I've not seen it before. There's no theory behind it.
I was trying one, made a bug and stumbled on it.

Regards, Hans

urtalkinstupid
Jul25-04, 05:55 AM
Nice. I'm really in to Leptons. I like this post. :biggrin:

What exactly do you mean by me, mu, and mt?

Do you mean \nu_e, \nu_\mu, and \nu_\tau for electron neutrino, muon neutrino, and tau neutrino respectively?

Hans de Vries
Jul25-04, 06:14 AM
It relates the masses of the electron, the muon and the tau lepton.

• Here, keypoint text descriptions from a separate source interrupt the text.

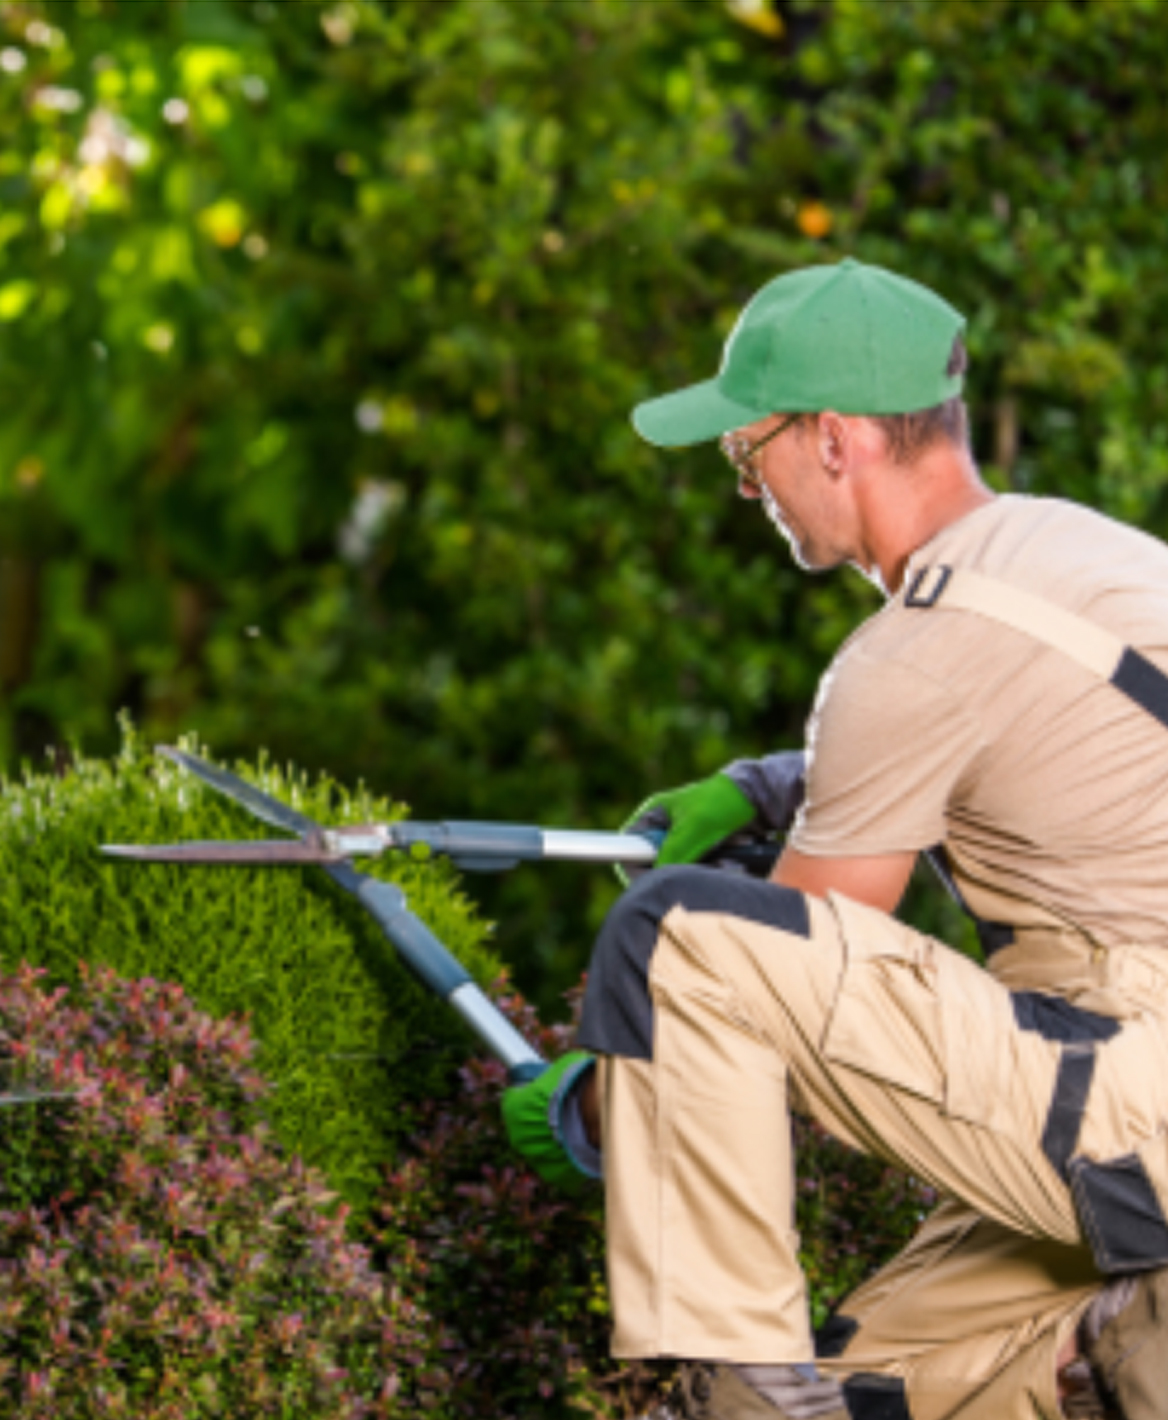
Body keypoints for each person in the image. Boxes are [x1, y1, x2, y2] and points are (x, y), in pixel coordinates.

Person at [503, 258, 1168, 1419]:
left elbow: (792, 981)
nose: (740, 482)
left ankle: (740, 1384)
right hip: (1119, 1086)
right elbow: (1035, 747)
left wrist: (595, 1099)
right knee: (871, 1382)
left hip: (1129, 1096)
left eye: (741, 446)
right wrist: (767, 786)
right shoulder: (1077, 554)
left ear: (831, 437)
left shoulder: (910, 653)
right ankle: (1109, 1345)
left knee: (679, 943)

ln(mu/me) is the natural logarithm of the ratio between the muon mass
and the electron mass. The value 2pi-3/pi describes it with an accuracy
of 0.06% The other one is twice as exact.

Regards, Hans de Vries

urtalkinstupid
Jul25-04, 01:08 PM
Anything with neutrinos and their mass ratios?

Hans de Vries
Jul26-04, 05:19 AM
Unfortunately. there's not enough know about the neutriono masses.
For decades (until recently) it was believed that they had no mass at all.
This is what is known about the upper mass limits:

ve Mass < 3 eV
vu mass < 0.19 MeV
vt mass < 18.2 MeV


Regards, Hans

Hans de Vries
Jul27-04, 07:30 PM
There's more here:

http://www.chip-architect.com/news/2004_07_27_The_Electron.html

Regards, Hans

arivero
Aug3-04, 05:14 AM
it is really intriguing.
I wonder if it applies to quarks to, perhaps changing -1/pi -> +1/pi, or directly.

Chronos
Aug3-04, 05:25 AM
For even more fun, try adding up the quark mass and see if it equals the proton mass.

arivero
Aug3-04, 12:34 PM
Chronos, for sure it does not. You must account also the energy of force carriers, which form a glueball.